Monday, June 1, 2009

How Retouching!

Doesn't anyone have consumer education classes in school anymore? Did those die out in the last right-wing attack on education? I'm assuming most high schoolers are no longer learning about how products are marketed toward them, or how articles are written, or how television programs are designed to influence them -- because people are getting very overworked about things that should not surprise them one bit.

The New York Times recently reported on the shocked-yes-shocked reactions of people to the amount of photo retouching that goes on in fashion magazines. The article refers to some egregious examples of cover models who have been Photoshopped to hell and back in attempts to make them look thinner. (Notice how they never Photoshop them to make them look smarter? Now that would be a nice touch. Er, retouch.) But most of the slant of the Times piece seems to be that showing more "real" women, untouched by a redesigner's effort, will enhance women's self-esteem and body-image. Phil Poynter, a photographer and/or designer (hard to tell from the Times' description of his work), said that “the big discussion in the fashion business has always been about should we retouch girls, should we create a portrait of a girl that is not achievable by a real girl.”

Two things:

1) Yep, the fashion (and show-business) magazines present an unrealistic image of women and girls. They do the same for men, of course, but that's usually ignored in the discussion.

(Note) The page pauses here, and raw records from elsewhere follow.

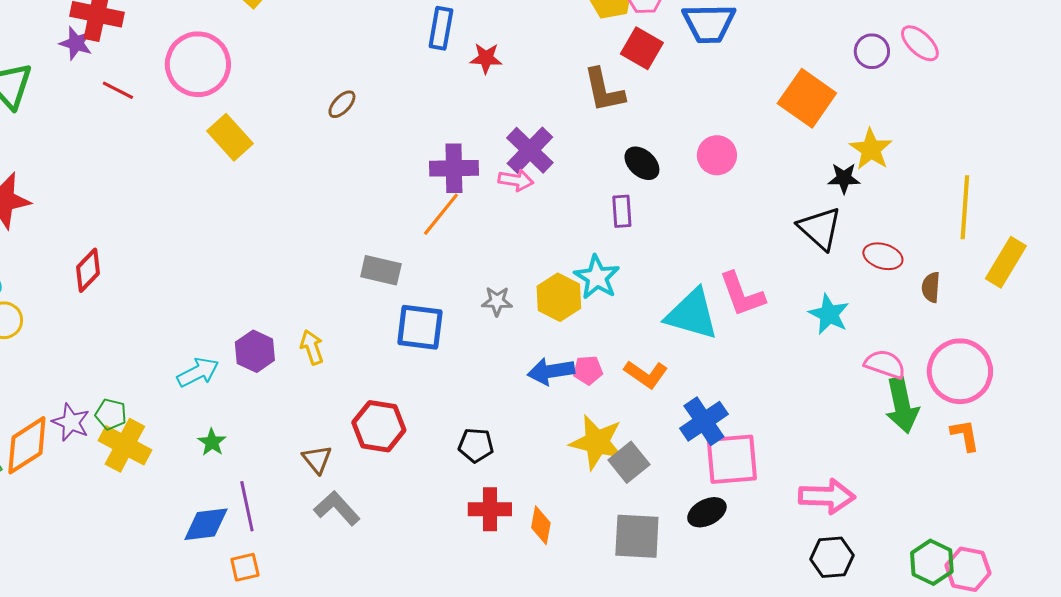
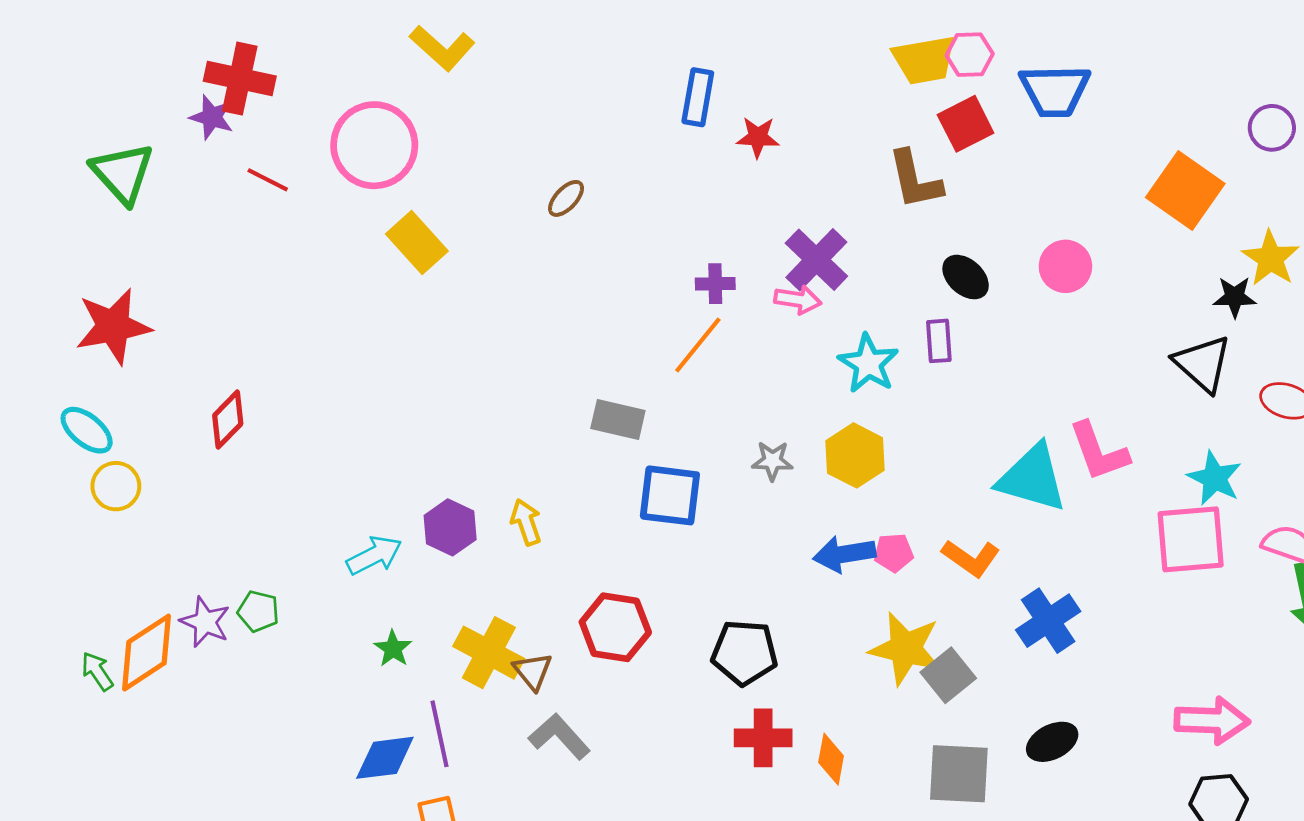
red square: (642, 48) -> (966, 124), turned 33
purple cross: (454, 168) -> (715, 284), size x0.6
cyan star: (597, 277) -> (868, 364), moved
yellow cross: (125, 445) -> (489, 653), moved
black pentagon: (476, 445) -> (744, 653), size x1.4
pink square: (732, 459) -> (1191, 539), moved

2) People flock to the newsstands to buy these magazines. No one that I know of has been forced at gunpoint to purchase Vogue, Elle, or Us Weekly (though that's the only way I'd buy them). I don't write that as a libertarian whatever-the-consumer-wants-must-be-right statement. No, I mean that they could change their approach completely, but women would just start buying different magazines. People buy those magazines because they want to see the perfect, the unachievable, the unattainable, for the same reason people buy car magazines featuring expensive Porsches and Jaguars. Other people may not like that, but it's human nature and fact.

There was another flare-up of this controversy a while back about magazines altering the skin color on its cover images, making African Americans look either darker or lighter. That could, indeed, be a reprehensible practice; one would have to know the exact details of the situation to make a judgment (but when did that stop Americans from making judgments?).

But we should also make the obvious point, at least the obvious point from the perspective of practically anyone who's worked in magazines: All magazine photos are Photoshopped to some degree. Portions of them are made darker or lighter (often for reasons normal readers would never suspect, such as the need to offset the effects of the particular paper they're using or their printer's likelihood of printing darker or lighter than it should). Images are cropped to focus on a portion of the picture. Blemishes are removed, even if they're not trying to make the person look "unattainably beautiful," because if there is a prominent blemish -- a pimple, a scar, a rash, whatever -- on a person's face that is featured on a magazine cover, it doesn't look real so much as it looks like you're trying to feature the blemish. A magazine cover is not a capture of a split-second of reality; it's a framed highlight that focuses the viewer's attention on the cover image and on any noticeable feature on that image.

But then, a little consumer education would have told people how the real world works. An educated viewer/reader/consumer doesn't need to overreact when they are told that Vogue is trying to get them to buy a magazine or that Bank of America wants them to accept a credit card offer. No kidding, Sherlock.